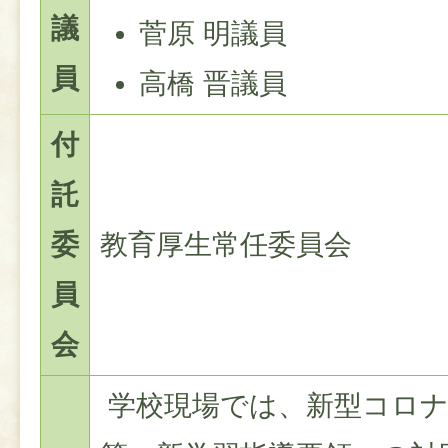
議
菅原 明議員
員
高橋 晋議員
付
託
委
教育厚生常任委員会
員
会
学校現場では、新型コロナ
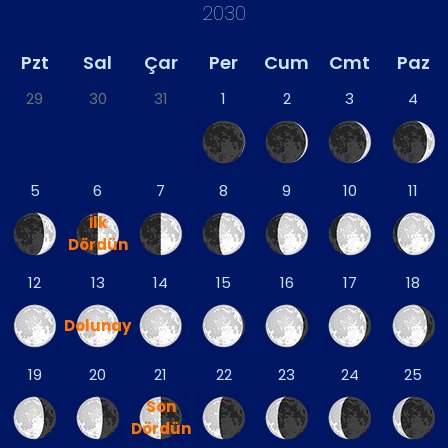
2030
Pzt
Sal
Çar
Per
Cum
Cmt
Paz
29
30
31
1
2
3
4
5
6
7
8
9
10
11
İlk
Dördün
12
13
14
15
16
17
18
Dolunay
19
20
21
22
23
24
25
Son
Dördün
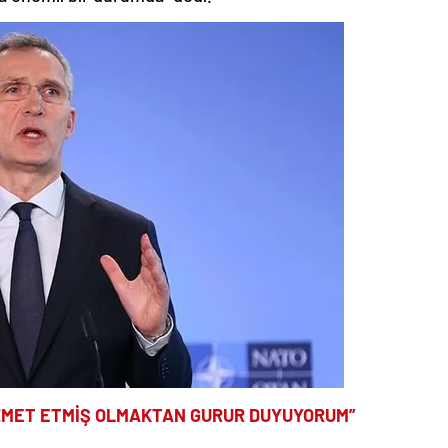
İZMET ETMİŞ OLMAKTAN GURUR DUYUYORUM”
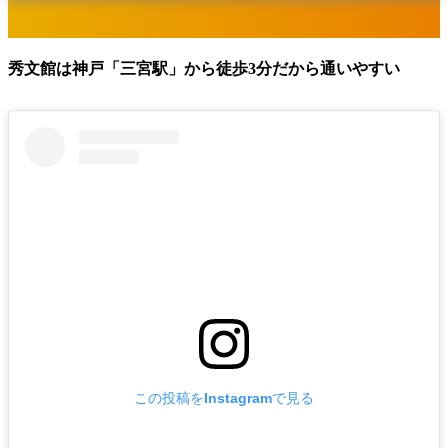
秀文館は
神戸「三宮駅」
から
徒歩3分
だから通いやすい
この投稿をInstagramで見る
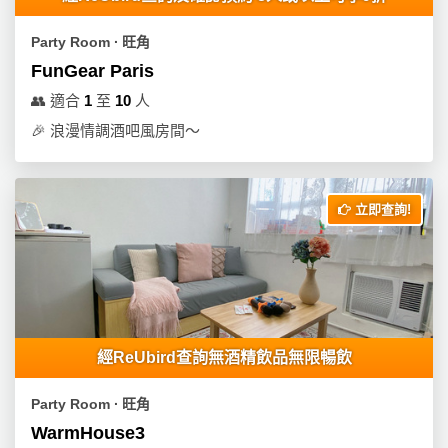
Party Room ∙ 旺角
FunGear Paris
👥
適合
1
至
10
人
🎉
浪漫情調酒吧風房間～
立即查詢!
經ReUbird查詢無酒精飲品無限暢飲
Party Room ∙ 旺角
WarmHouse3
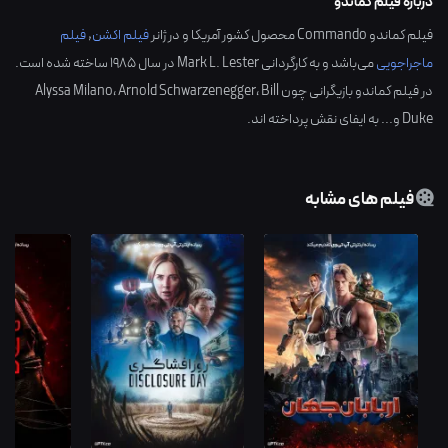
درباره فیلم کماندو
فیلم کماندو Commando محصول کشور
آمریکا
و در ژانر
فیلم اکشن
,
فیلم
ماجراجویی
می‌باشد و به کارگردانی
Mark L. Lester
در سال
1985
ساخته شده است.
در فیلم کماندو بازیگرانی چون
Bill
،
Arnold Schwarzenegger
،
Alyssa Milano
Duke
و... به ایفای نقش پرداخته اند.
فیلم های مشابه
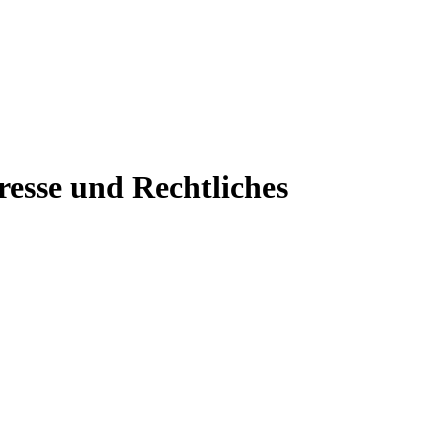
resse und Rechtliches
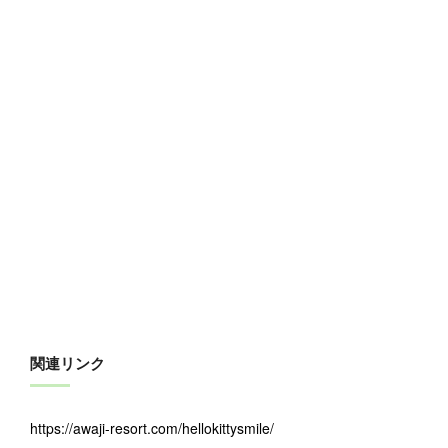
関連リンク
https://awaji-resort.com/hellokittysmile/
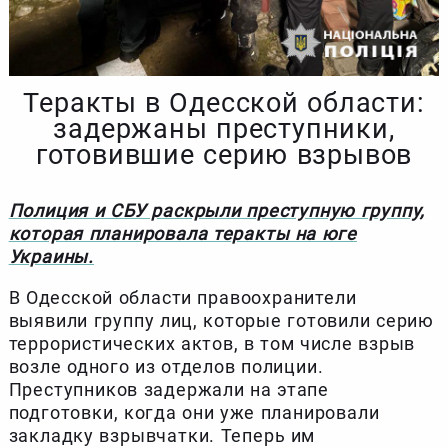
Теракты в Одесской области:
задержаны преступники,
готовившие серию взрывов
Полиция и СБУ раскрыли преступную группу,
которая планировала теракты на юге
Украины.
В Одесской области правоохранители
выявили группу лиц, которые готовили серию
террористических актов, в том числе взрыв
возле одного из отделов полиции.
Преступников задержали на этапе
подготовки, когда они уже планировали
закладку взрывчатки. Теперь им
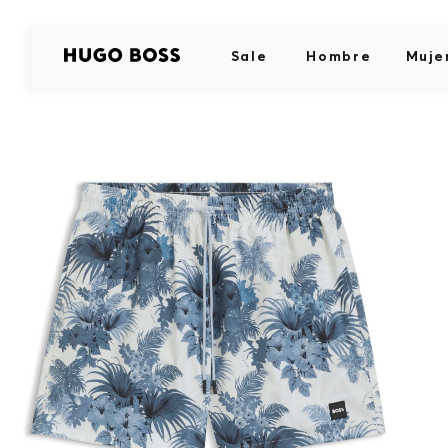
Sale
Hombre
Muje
◆ ◆ ◆
Task item:
Reproduce the text of the listing above with each "Party Room" changed to "Event Room" and everything else left as it is. Leave the pictures out of your answer.

Output of the exercise:
議
菅原 明議員
員
高橋 晋議員
付
託
委
教育厚生常任委員会
員
会
学校現場では、新型コロナ
2030
Pzt
Sal
Çar
Per
Cum
Cmt
Paz
29
30
31
1
2
3
4
5
6
7
8
9
10
11
İlk
Dördün
12
13
14
15
16
17
18
Dolunay
19
20
21
22
23
24
25
Son
Dördün
İZMET ETMİŞ OLMAKTAN GURUR DUYUYORUM”
秀文館は
神戸「三宮駅」
から
徒歩3分
だから通いやすい
この投稿をInstagramで見る
Event Room ∙ 旺角
FunGear Paris
👥
適合
1
至
10
人
🎉
浪漫情調酒吧風房間～
立即查詢!
經ReUbird查詢無酒精飲品無限暢飲
Event Room ∙ 旺角
WarmHouse3
درباره فیلم کماندو
فیلم کماندو Commando محصول کشور
آمریکا
و در ژانر
فیلم اکشن
,
فیلم
ماجراجویی
می‌باشد و به کارگردانی
Mark L. Lester
در سال
1985
ساخته شده است.
در فیلم کماندو بازیگرانی چون
Bill
،
Arnold Schwarzenegger
،
Alyssa Milano
Duke
و... به ایفای نقش پرداخته اند.
فیلم های مشابه
resse und Rechtliches
関連リンク
https://awaji-resort.com/hellokittysmile/
Теракты в Одесской области:
задержаны преступники,
готовившие серию взрывов
Полиция и СБУ раскрыли преступную группу,
которая планировала теракты на юге
Украины.
В Одесской области правоохранители
выявили группу лиц, которые готовили серию
террористических актов, в том числе взрыв
возле одного из отделов полиции.
Преступников задержали на этапе
подготовки, когда они уже планировали
закладку взрывчатки. Теперь им
Sale
Hombre
Muje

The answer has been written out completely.